Voto vencido, o ministro Marco Aurélio Mello optou pela
absolvição do réu quanto ao crime de lavagem de dinheiro. Contestando apenas
este ponto do processo, o ministro alegou não ter sido imputado um crime
anterior, segundo exigências legais, para que o tipo penal da lavagem esteja
configurado. Para o magistrado, o recebimento dissimulado de dinheiro ilícito é
típico do crime de corrupção, fazendo com que o delito não possa ser apontado
como o fato anterior exigido pela lei. Ainda segundo Marco Aurélio, tal delito
também não pode ser considerado como fato anterior, uma vez que foi reconhecida
a prescrição do crime de fraude em licitação.
Combustível
Esta não é a primeira complicação de Paulo Feijó nos últimos
anos. Como o Congresso em Foco revelou em abril de 2015, de setembro de 2011 a
fevereiro de 2015 o deputado gastou R$ 168,4 mil para abastecer veículos
utilizados por ele e assessores em um posto em Campos de Goytacazes (RJ). O
parlamentar foi integralmente ressarcido pela Câmara após apresentar notas
fiscais. Seria apenas mais um caso de uso da Cota para o Exercício da Atividade
Parlamentar (Ceap), o chamado cotão, benefício ao qual todo congressista tem
direito para cobrir despesas atreladas ao mandato, não fosse um detalhe: o
posto Líder Ltda, usado todas as vezes pelo parlamentar, é de propriedade de
seu genro, Leandro Souza Barroso.
Norma interna da Câmara proíbe deputados de pedirem
ressarcimento de despesas feitas em empresas de propriedade de parentes em até
terceiro grau, como filhos, pais, cônjuges, irmãos, sobrinhos, avós, sogros,
noras e genros. Depois de virar alvo de um abaixo-assinado com mais de 2.142
assinaturas, que pediam a devolução dos recursos, sob pena de representação no
Conselho de Ética e no Tribunal de Contas da União (TCU), Feijó admitiu o “lapso”
e se comprometeu a ressarcir a Câmara pelas despesas feitas indevidamente.

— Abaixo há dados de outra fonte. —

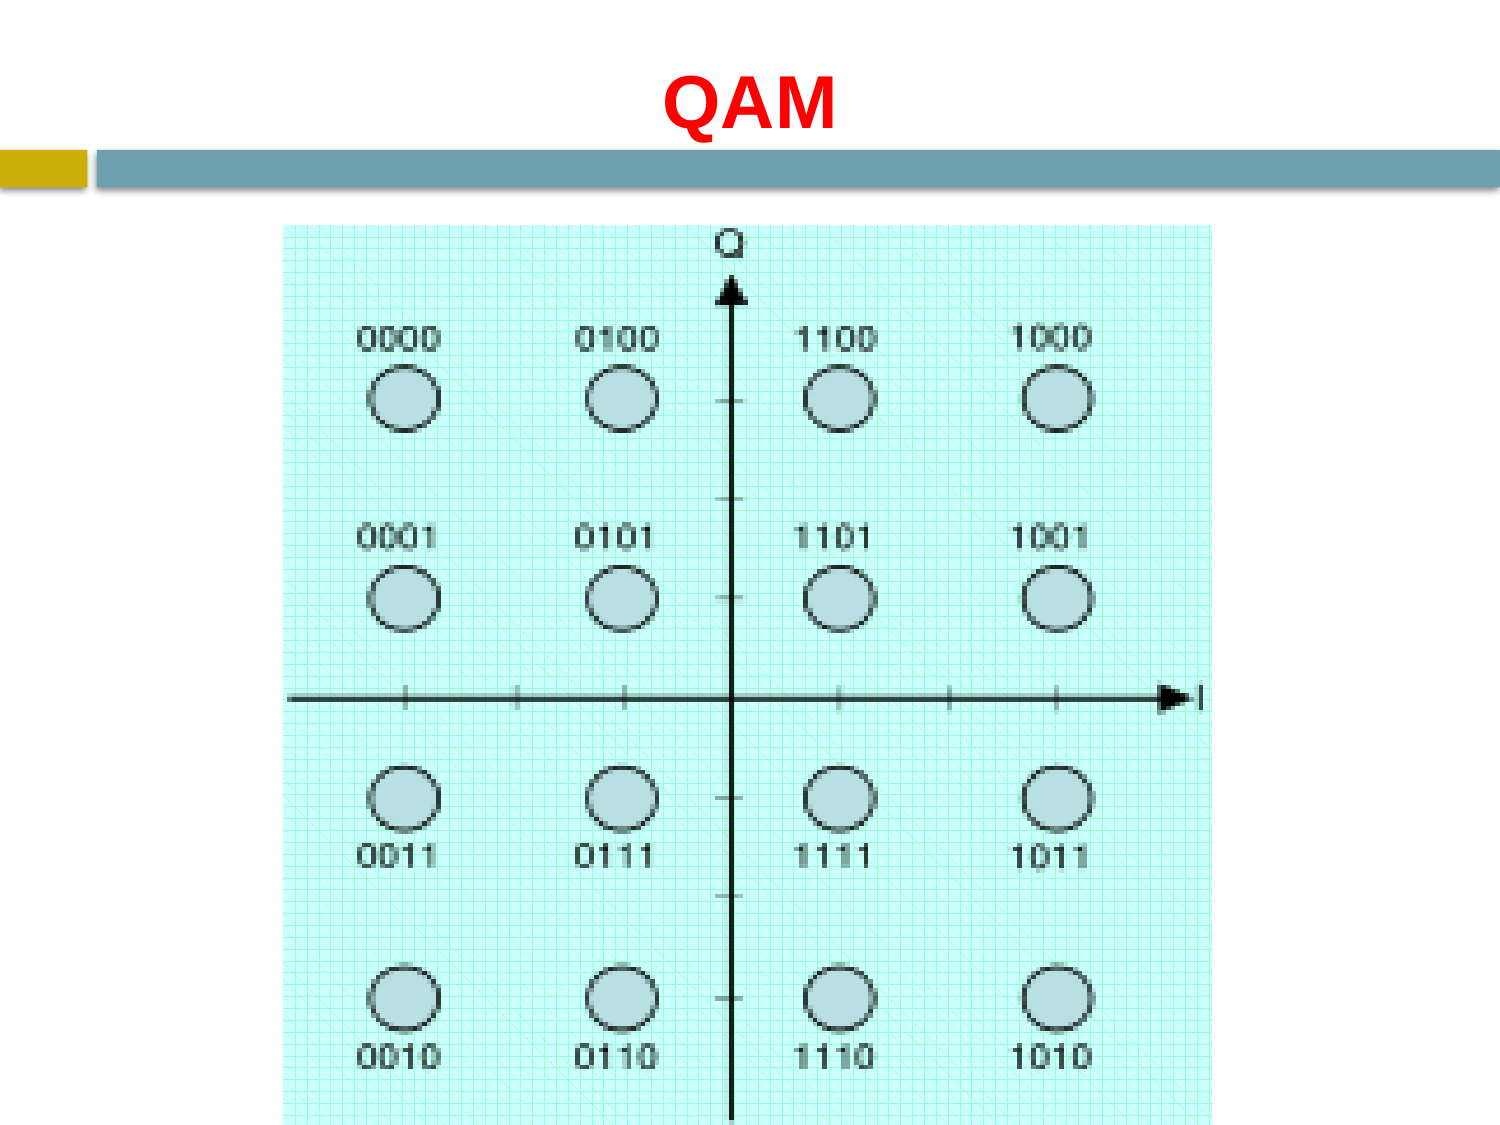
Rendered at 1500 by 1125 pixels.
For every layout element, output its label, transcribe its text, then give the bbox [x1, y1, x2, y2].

title QAM [62, 24, 1438, 173]
picture [282, 224, 1213, 1125]
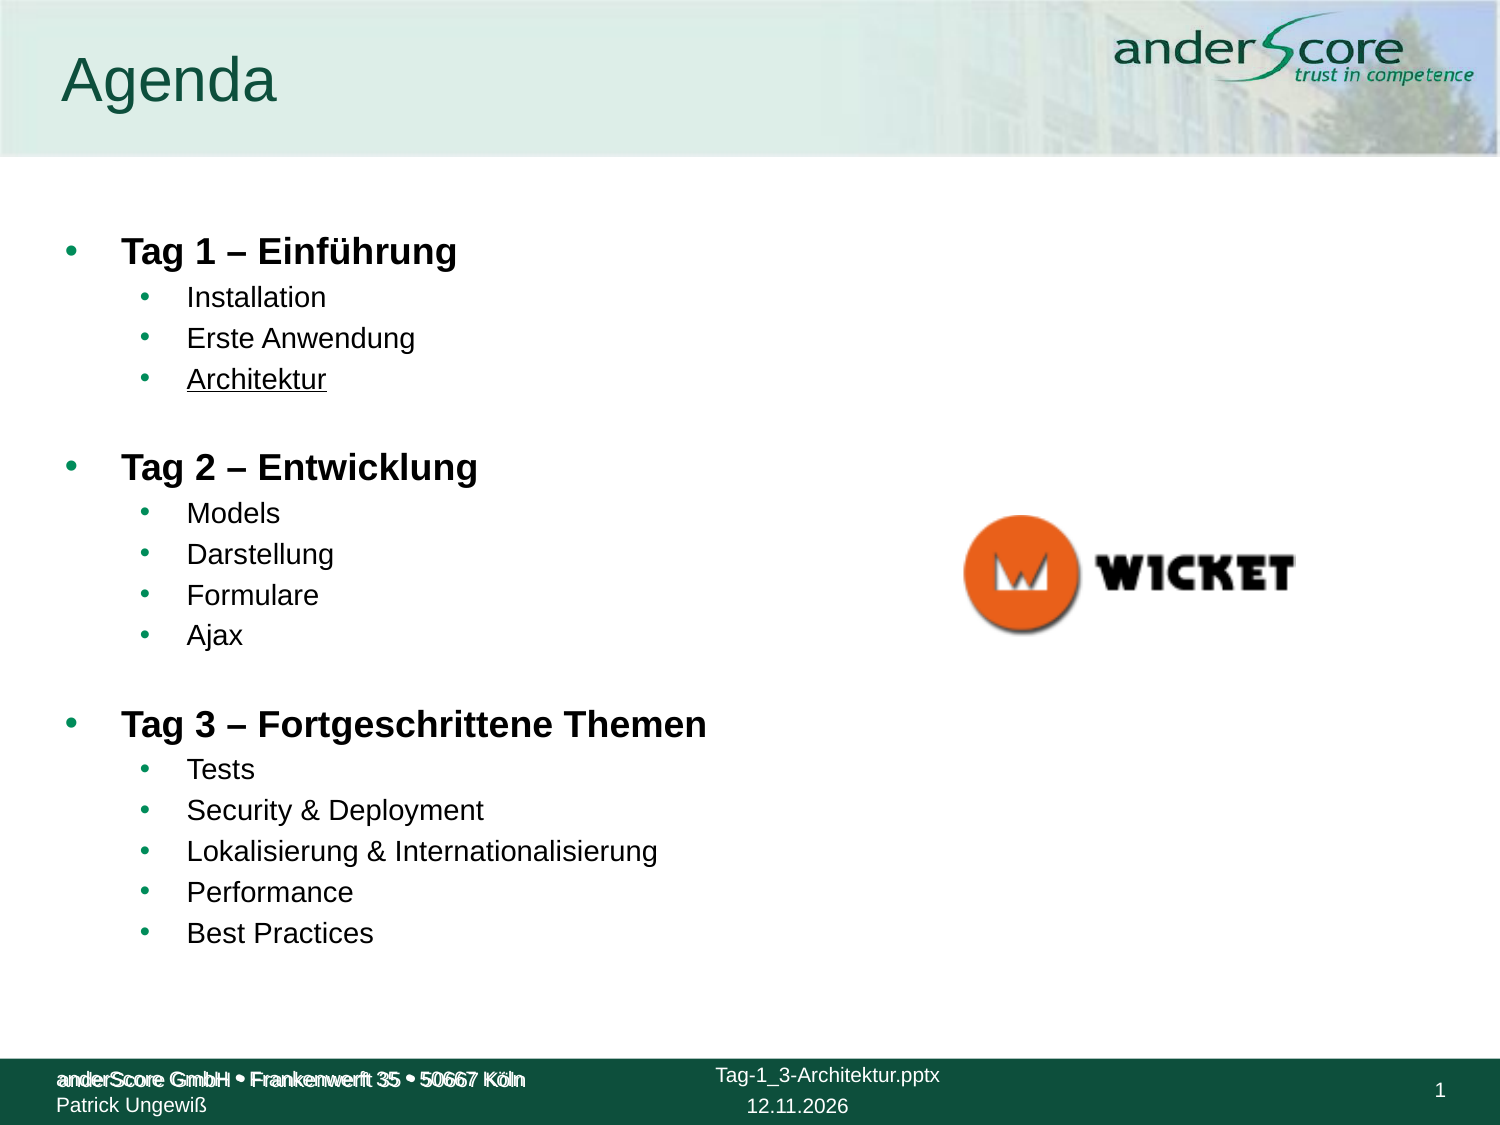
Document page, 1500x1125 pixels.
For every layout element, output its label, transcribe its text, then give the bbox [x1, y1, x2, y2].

picture [0, 0, 1500, 157]
list Tag 1 – Einführung Installation Erste Anwendung Architektur Tag 2 – Entwicklung Models Darstellung Formulare Ajax Tag 3 – Fortgeschrittene Themen Tests Security & Deployment Lokalisierung & Internationalisierung Performance Best Practices [49, 219, 1460, 1012]
picture [962, 514, 1297, 639]
title Agenda [46, 23, 975, 140]
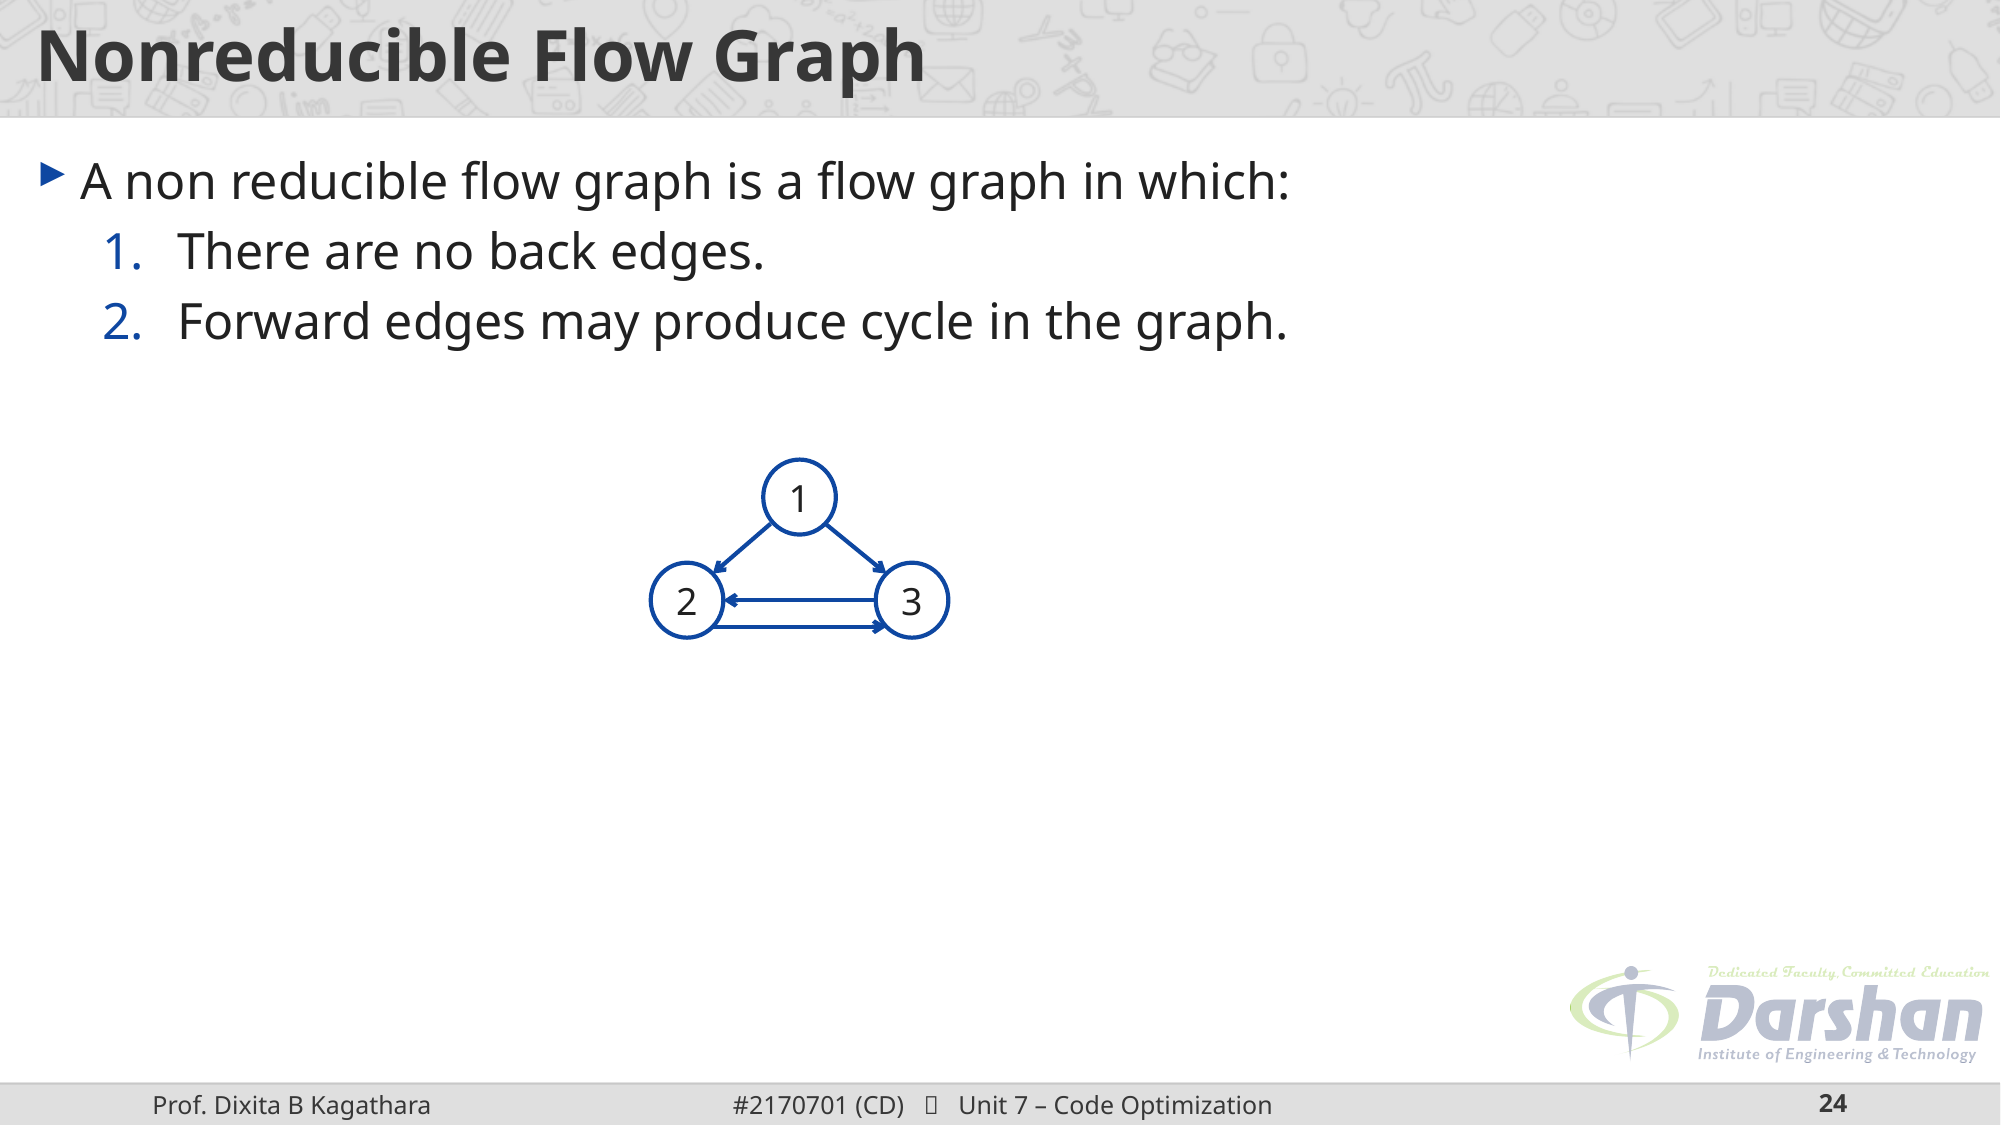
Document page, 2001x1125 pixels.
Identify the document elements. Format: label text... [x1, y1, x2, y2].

text_box 2 [649, 561, 725, 639]
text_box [712, 523, 771, 574]
text_box 1 [762, 458, 837, 536]
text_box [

Em entrevista ao site, Paulo Feijó admitiu que abasteceu no
posto do genro, que, segundo ele, tem participação acionária de 5%. O deputado
afirmou que é cliente do posto há 30 anos. “É um posto de minha confiança. Mas
de sete anos pra cá, o filho do dono casou com a minha filha e eu estava
achando que o posto era só do pai do meu genro. Só depois de alertado, vi que
meu genro tem 5% de participação neste posto”, declarou na ocasião.